There's something striking about this two-parter. It is ridiculous, overblown, and rather... ...dumb.
Berman, Braga and the rest of Paramount made some serious errors in implementing ENT, no doubt about it. They failed to recognize that, by going back to the "beginning", they were unraveling alot of assumptions regarding what the STAR TREK Universe was about; they were literally re-inventing the wheel, only they treated it like it was a prequel to TNG. This much is obvious. And then they got the bright idea to throw a dollop of TOS on top of it. Actually, as silly as it was, it was an entertaining flight of fancy. Much moreso than VOY.
The episode ditches strumming guitar earnest tones of "Long road" (the most despised opening music in all of Trek) and replaces it with macho sounding fare with dynamic military images in the background. Things go bang! Indeed, the two-parter is filled with a lot of pew-pew! action and the characters are simple and action-oriented.
I do not understand your hostility for the theme music. Maybe it's just me, but I actually thought Russell Watson's song sounded grown-up and one of Berman's best attempts to articulate the ideals of TOS, setting it to music and embedding it in every episode.
It seemed to be a refreshingly creative way to bring the old "Space, the final frontier..." theme narration into 21st-century TV format. I thought it worked very well.
The whole point of ENT, as I understood it, was that these characters, and Earth overall, had evolved technologically and were in the process of stepping into their own future (deep space flight, the Coalition/Federation, high-tech prosperity, etc.) but those characters and their society still had alot more in common with you and I than we saw in any other TREK.
As for the gratuitous explosions and nasty action and infighting exhibited in "Darkly", that's to be expected. It was the final entry in a long list of Bermanian treks that tried to capitalize on "Mirror, Mirror". The only one of these alterniverse shows to ever impress me was "Yesterday's Enterprise", and they never followed up on that one.
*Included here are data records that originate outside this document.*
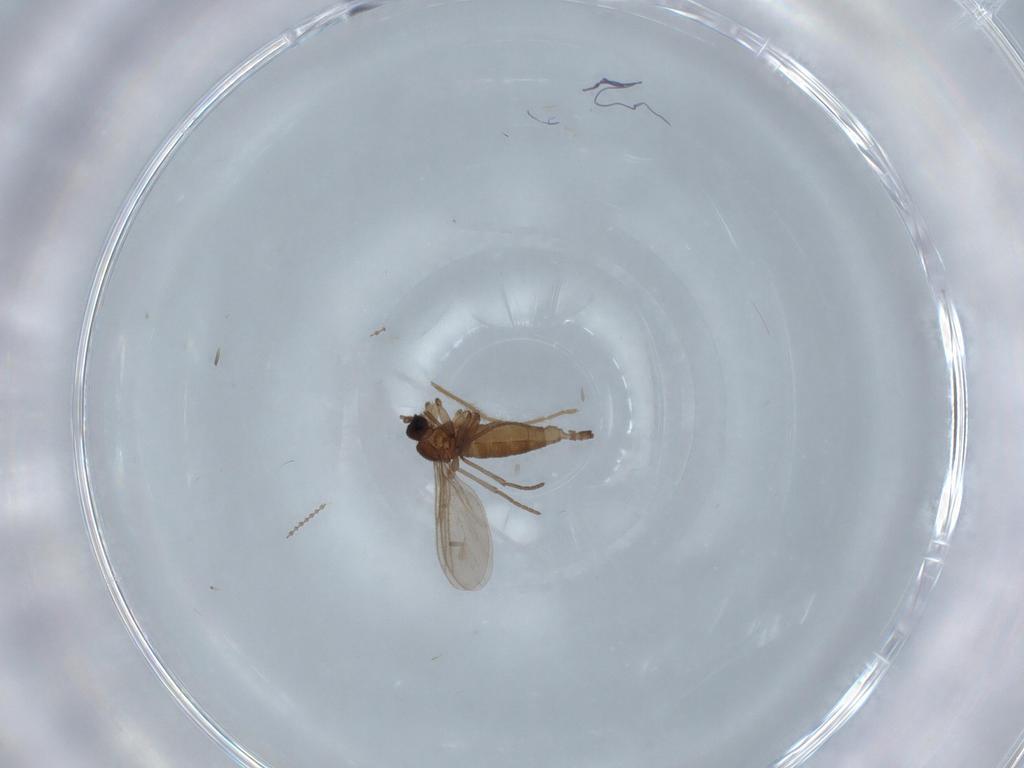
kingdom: Animalia
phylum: Arthropoda
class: Insecta
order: Diptera
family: Cecidomyiidae
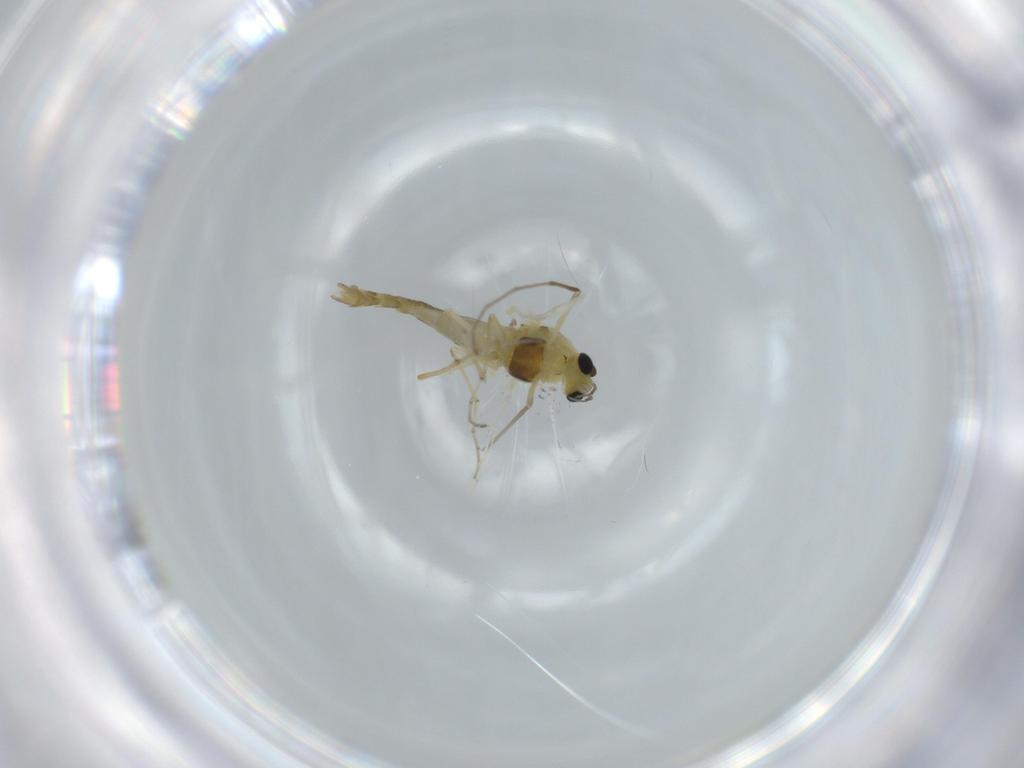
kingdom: Animalia
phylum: Arthropoda
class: Insecta
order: Diptera
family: Chironomidae
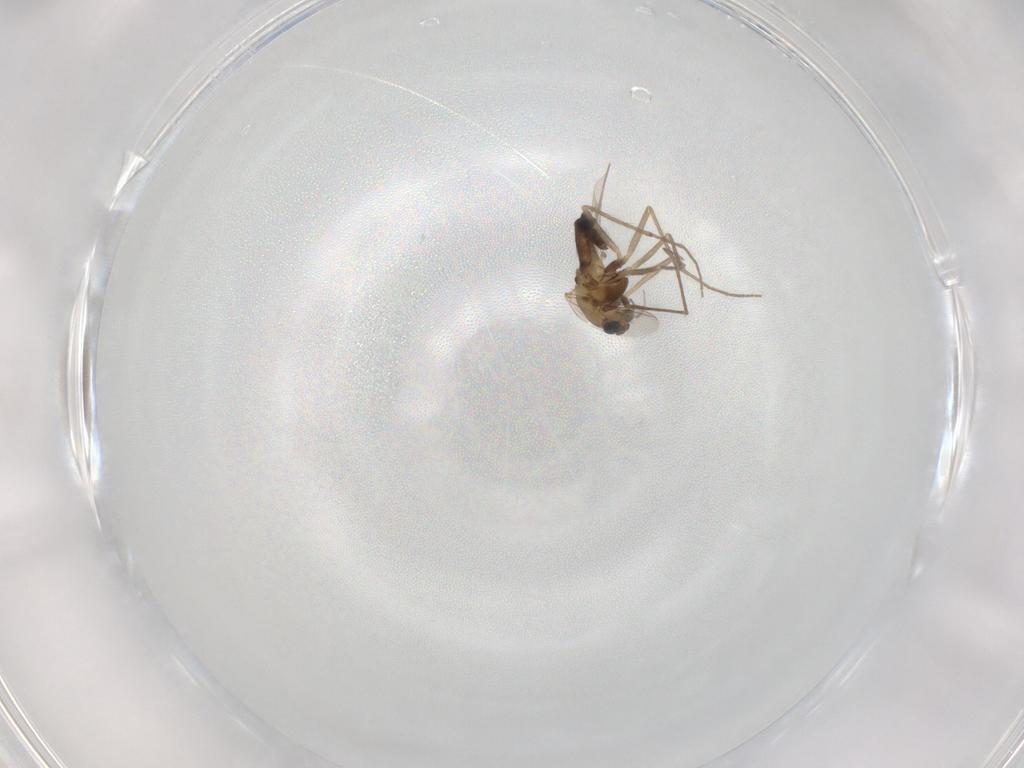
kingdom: Animalia
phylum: Arthropoda
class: Insecta
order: Diptera
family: Chironomidae
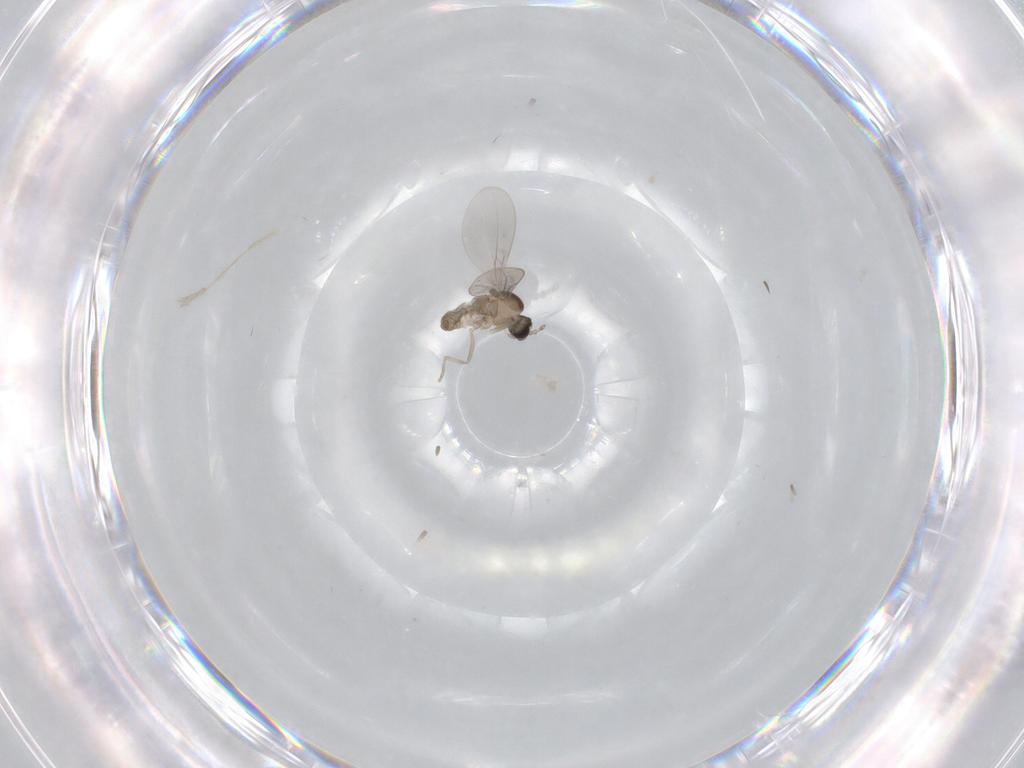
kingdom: Animalia
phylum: Arthropoda
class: Insecta
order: Diptera
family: Cecidomyiidae
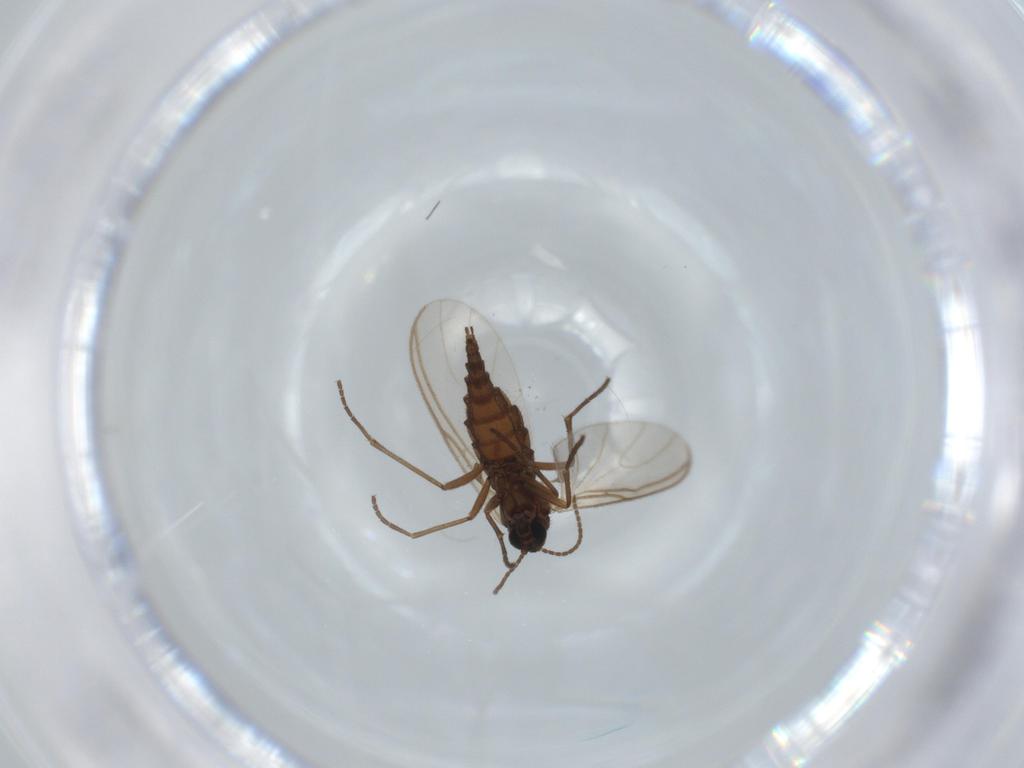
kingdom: Animalia
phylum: Arthropoda
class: Insecta
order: Diptera
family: Sciaridae
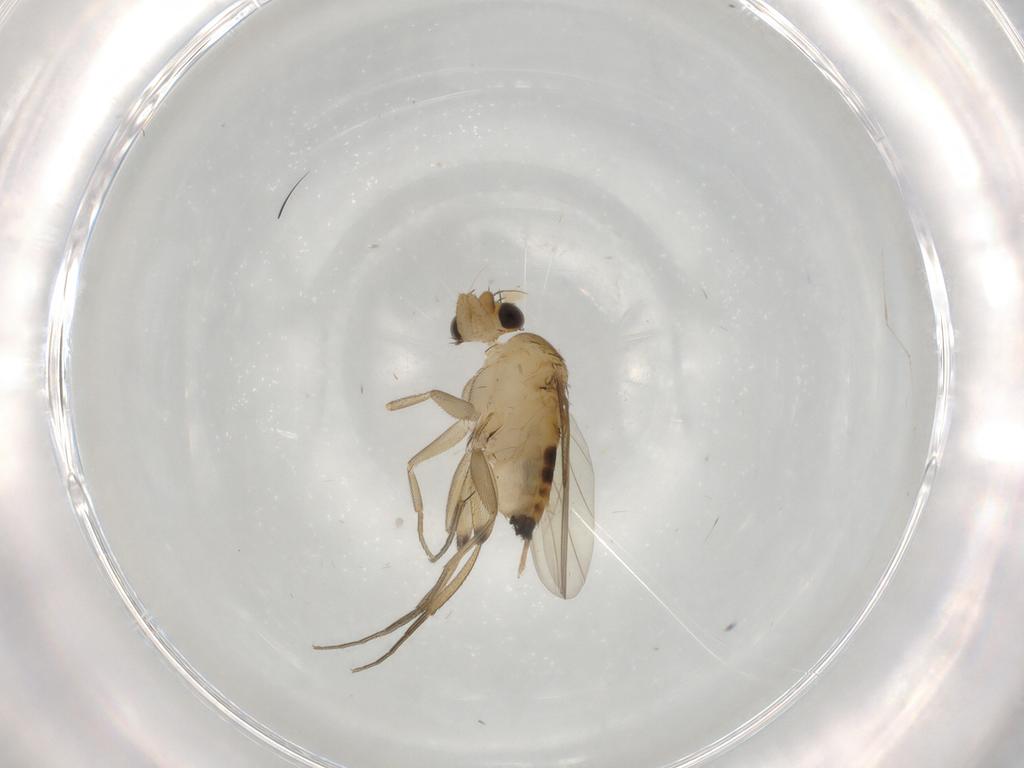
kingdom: Animalia
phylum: Arthropoda
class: Insecta
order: Diptera
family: Phoridae
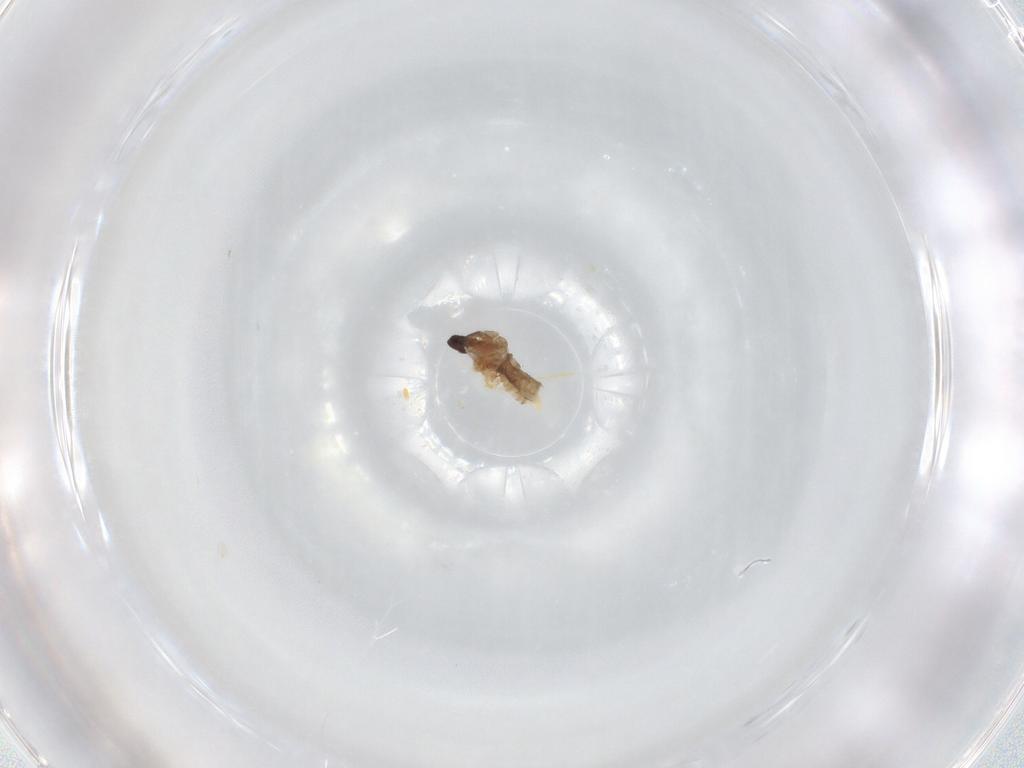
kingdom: Animalia
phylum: Arthropoda
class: Insecta
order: Diptera
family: Cecidomyiidae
The episode feel like a critique of fan-service, even as much as it caters to it. It functions as a guilty pleasure, but clearly does not aspire to be anything more than a guilty pleasure. This was fun as a change of pace, but you couldn't sustain a series with dialogue.
Enterprise failed, but this episode seems like the series making a case for its own virtues. Sure, Archer is stupidly earnest and plucky (like an oversized human version of his Beagle), but consider what might have been... ...surely plucky Archer is better than the MacBeth version? If so, we might be inclined to reappraise the virtues of the regular show.
I agree that ENT had many things about it that were controversial with longtime TREK fans, and that it could've been better-implemented. Having said that, how many TV shows do you know of that stay on the air for four consecutive years that are branded a failure?
If ENT in general and "Darkly" in particular left a bad taste in anyone's mouth, it's probably because (1: the show's makers were obviously running out of ideas; IIRC, Berman himself thought Paramount should not do ENT... (2: While ENT had some great story ideas like "First Flight", the overall lack of a creative direction with the show was getting pretty obvious, probably contributing to problem #1... (3: Hollywood, being silly as it is, recognized that Berman's shows had strayed too far from what TOS was all about, so naturally they sought to compensate by dumping the Starship Defiant into our laps; problem solved, or so they thought.
"Darkly" was fun, ENT had potential, Archer (and Bakula) were pretty good as the captain of the Starship Enterprise. But just like your Daddy's T-bird, you aren't gonna have much fun with this cruiser if you don't put any gas in the tank and you don't have a destination to drive to. At least "Darkly" was a fun little jaunt to the hamburger drive-in for a couple Saturdays. Just don't expect Brenda to fall in love with you over it.